##### TEXTO PARA LEITURA #####
O Konzerthaus foi evidentemente destruído pelos bombardeamentos que arrasaram Berlim. Depois, nas partilhas, ficou do lado oriental e foi sendo lentamente reconstruido, até ser reinaugurado em 1984, só, e para ser chamado pelas autoridades comunistas de Centro Socialista da Música. Esteve em sérios riscos na precisa época da reunificação, 1989/91. É presentemente residência da orquestra sinfónica da cidade.


A Deutsche Oper. Inaugurada em 1912, porque era absolutamente necessário mais um teatro lírico. Foi o centro berlinense da modernização dos repertórios e das montagens.
Logo a seguir à guerra, e vendo que a velha Ópera Estadual ficara do lado comunista, as autoridades ocidentais reconstruíram-na, reinauguraram-na em 1961, no lugar da velha ópera de Charlottenburg, arrasada pelas bombas aliadas. Ganhou prestígio e modernidade nas décadas de 70 e 80, com Götz Friedrich à testa, com espectáculos muito modernos mas de enorme qualidade também. Estreou compositores da importância de Henze e Reimann. No momento da reunificação, lutava desesperadamente por conquistar um novo público e atenuar o brutal défice de exploração das últimas décadas.
##### MATERIAL FORNECIDO #####
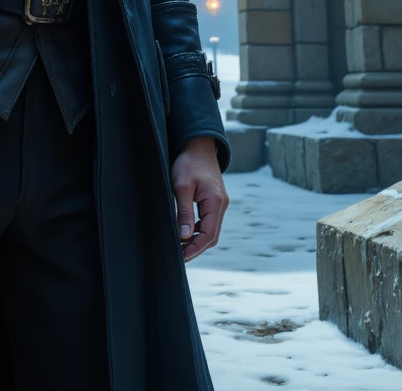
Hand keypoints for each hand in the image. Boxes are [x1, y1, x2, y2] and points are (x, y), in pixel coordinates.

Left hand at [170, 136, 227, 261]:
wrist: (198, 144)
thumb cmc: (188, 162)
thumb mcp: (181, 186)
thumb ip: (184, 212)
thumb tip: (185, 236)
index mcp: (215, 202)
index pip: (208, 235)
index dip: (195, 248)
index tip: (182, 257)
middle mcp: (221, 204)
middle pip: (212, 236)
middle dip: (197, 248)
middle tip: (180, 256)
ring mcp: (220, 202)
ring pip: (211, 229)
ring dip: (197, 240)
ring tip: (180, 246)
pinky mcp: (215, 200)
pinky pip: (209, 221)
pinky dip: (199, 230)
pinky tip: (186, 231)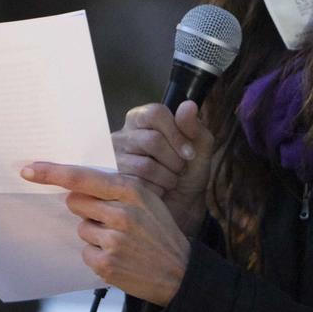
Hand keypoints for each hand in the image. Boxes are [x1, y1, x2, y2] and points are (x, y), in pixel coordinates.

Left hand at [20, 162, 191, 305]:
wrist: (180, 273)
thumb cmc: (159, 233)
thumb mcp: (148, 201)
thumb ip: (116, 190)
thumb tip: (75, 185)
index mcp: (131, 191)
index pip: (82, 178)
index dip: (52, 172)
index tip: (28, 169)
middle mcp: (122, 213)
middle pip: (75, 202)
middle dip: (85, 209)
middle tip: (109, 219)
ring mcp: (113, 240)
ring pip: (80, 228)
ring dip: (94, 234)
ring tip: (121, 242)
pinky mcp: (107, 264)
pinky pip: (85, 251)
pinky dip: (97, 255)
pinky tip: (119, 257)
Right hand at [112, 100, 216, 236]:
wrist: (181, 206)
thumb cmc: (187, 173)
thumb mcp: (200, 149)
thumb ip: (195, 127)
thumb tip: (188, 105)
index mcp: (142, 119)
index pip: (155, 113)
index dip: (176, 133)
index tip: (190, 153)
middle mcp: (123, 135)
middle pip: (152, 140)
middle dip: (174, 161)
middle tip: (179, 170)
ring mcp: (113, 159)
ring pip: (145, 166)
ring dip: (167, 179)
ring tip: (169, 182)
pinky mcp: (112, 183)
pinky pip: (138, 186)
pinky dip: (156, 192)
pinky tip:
#####
* [TAREFA A REALIZAR]: Edite o trecho do texto sobre as salas de música de Berlim entre "Logo a seguir" e "das últimas décadas.", inclusive, trocando "compositores" por "criadores". A listagem não tem qualquer relação com o texto.

* [RESPOSTA ESPERADA]:
Logo a seguir à guerra, e vendo que a velha Ópera Estadual ficara do lado comunista, as autoridades ocidentais reconstruíram-na, reinauguraram-na em 1961, no lugar da velha ópera de Charlottenburg, arrasada pelas bombas aliadas. Ganhou prestígio e modernidade nas décadas de 70 e 80, com Götz Friedrich à testa, com espectáculos muito modernos mas de enorme qualidade também. Estreou criadores da importância de Henze e Reimann. No momento da reunificação, lutava desesperadamente por conquistar um novo público e atenuar o brutal défice de exploração das últimas décadas.